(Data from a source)
# # # # #

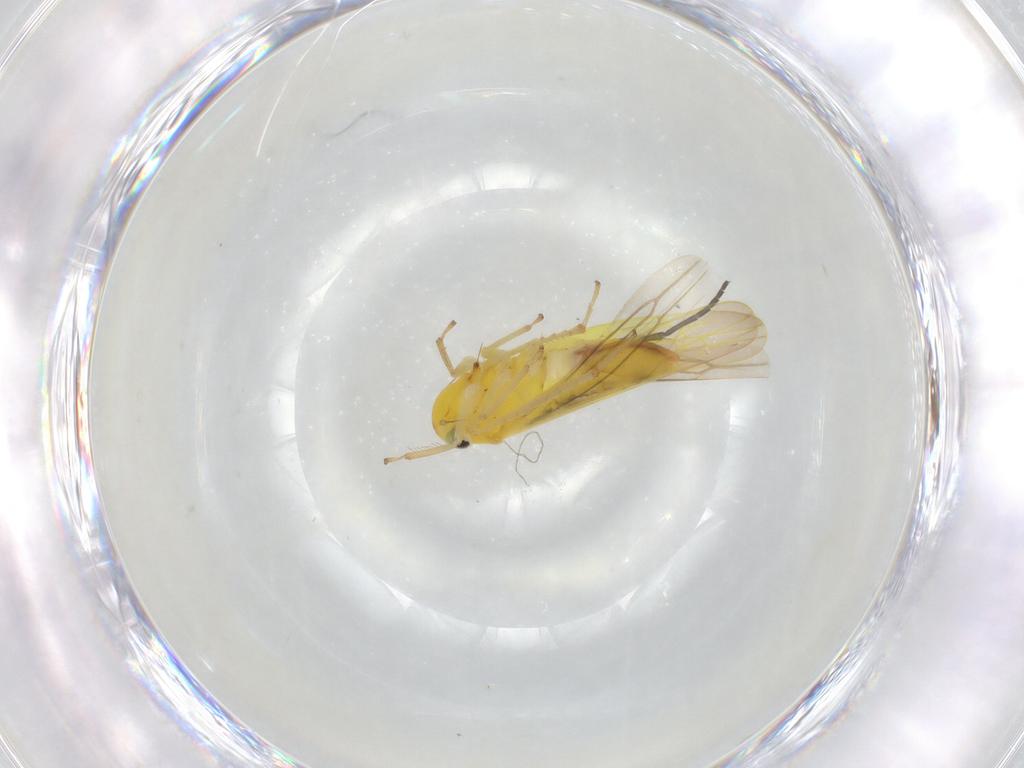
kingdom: Animalia
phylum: Arthropoda
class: Insecta
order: Hemiptera
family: Cicadellidae
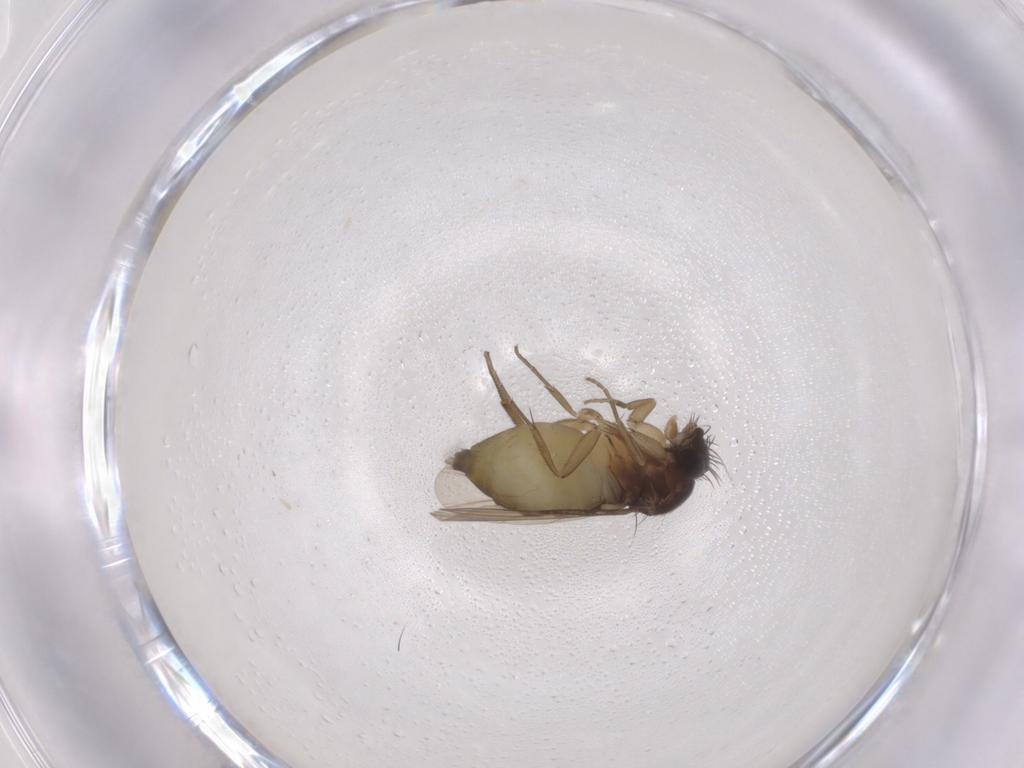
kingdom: Animalia
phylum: Arthropoda
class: Insecta
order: Diptera
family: Phoridae
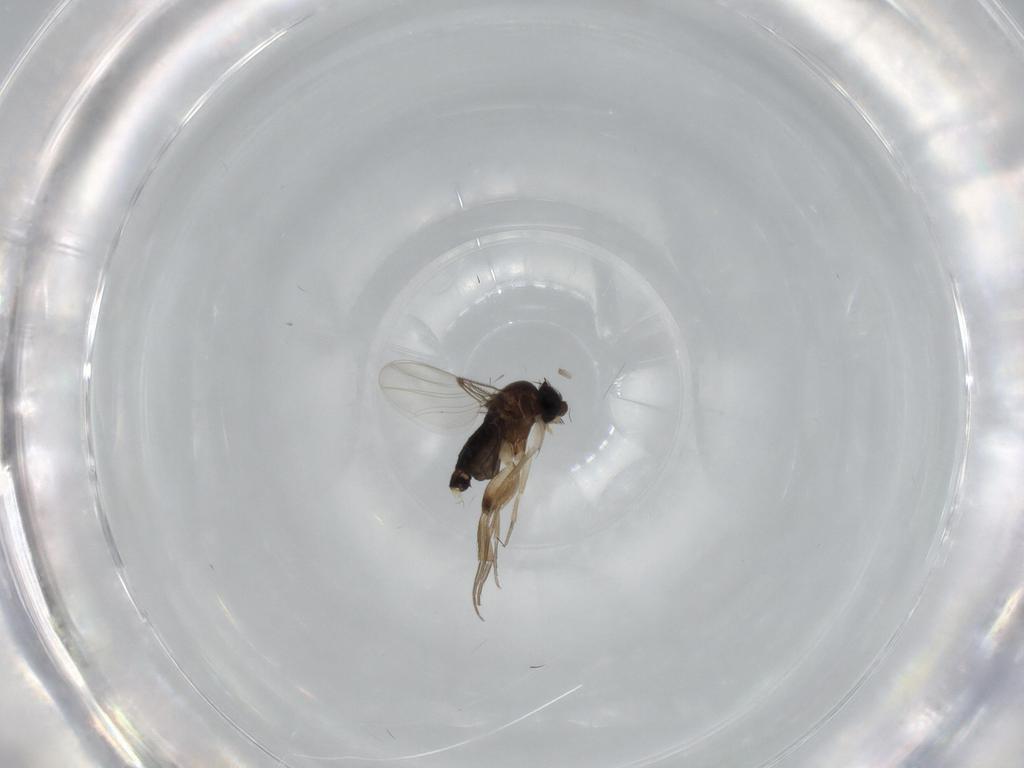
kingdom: Animalia
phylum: Arthropoda
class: Insecta
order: Diptera
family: Phoridae
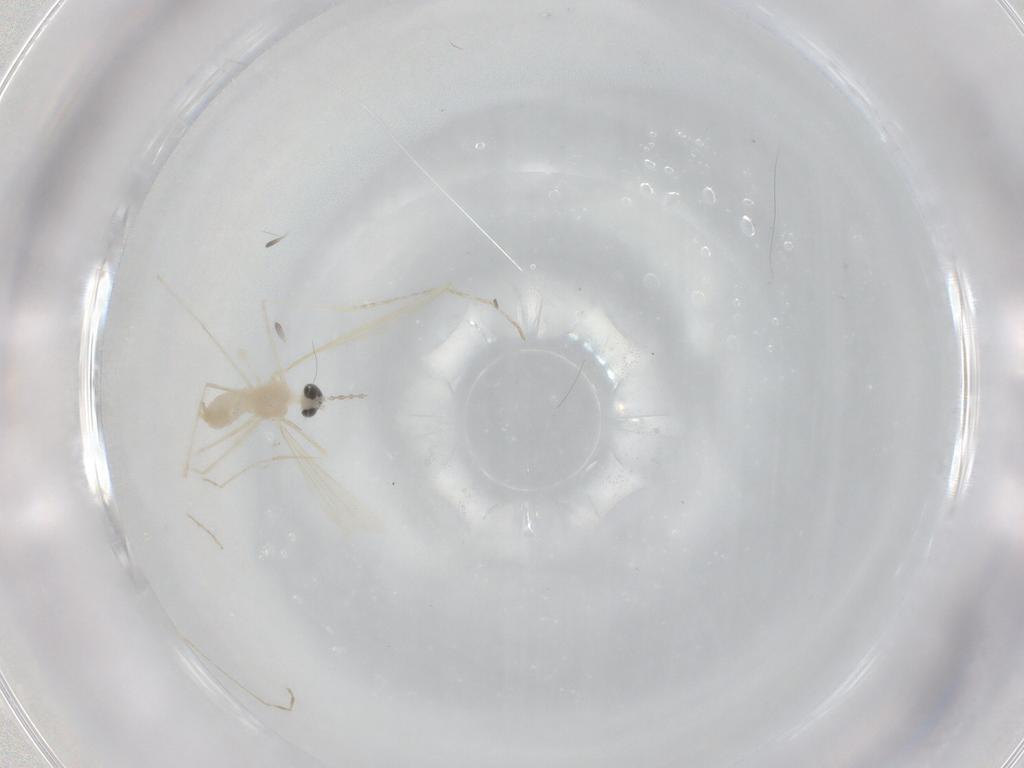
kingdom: Animalia
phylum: Arthropoda
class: Insecta
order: Diptera
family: Cecidomyiidae
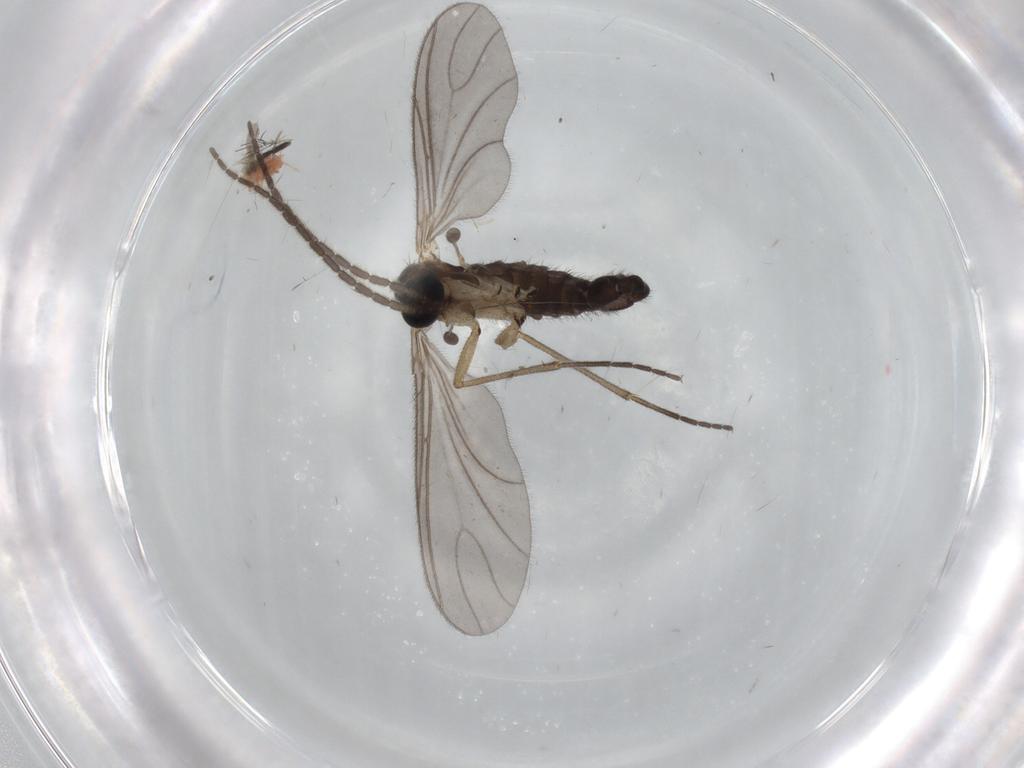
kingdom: Animalia
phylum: Arthropoda
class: Insecta
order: Diptera
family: Sciaridae
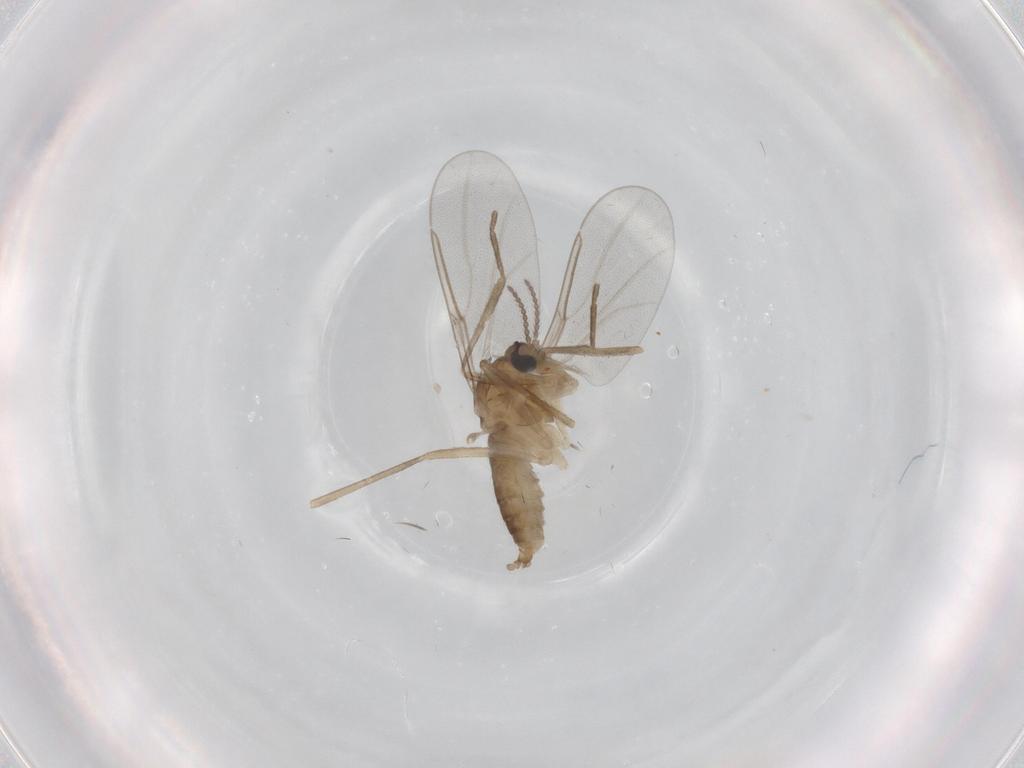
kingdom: Animalia
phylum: Arthropoda
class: Insecta
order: Diptera
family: Cecidomyiidae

# # # # #

» Written exercise: Copy all of the data above word for word, leaving out the pictures.

» Result for this task:
kingdom: Animalia
phylum: Arthropoda
class: Insecta
order: Hemiptera
family: Cicadellidae
kingdom: Animalia
phylum: Arthropoda
class: Insecta
order: Diptera
family: Phoridae
kingdom: Animalia
phylum: Arthropoda
class: Insecta
order: Diptera
family: Phoridae
kingdom: Animalia
phylum: Arthropoda
class: Insecta
order: Diptera
family: Cecidomyiidae
kingdom: Animalia
phylum: Arthropoda
class: Insecta
order: Diptera
family: Sciaridae
kingdom: Animalia
phylum: Arthropoda
class: Insecta
order: Diptera
family: Cecidomyiidae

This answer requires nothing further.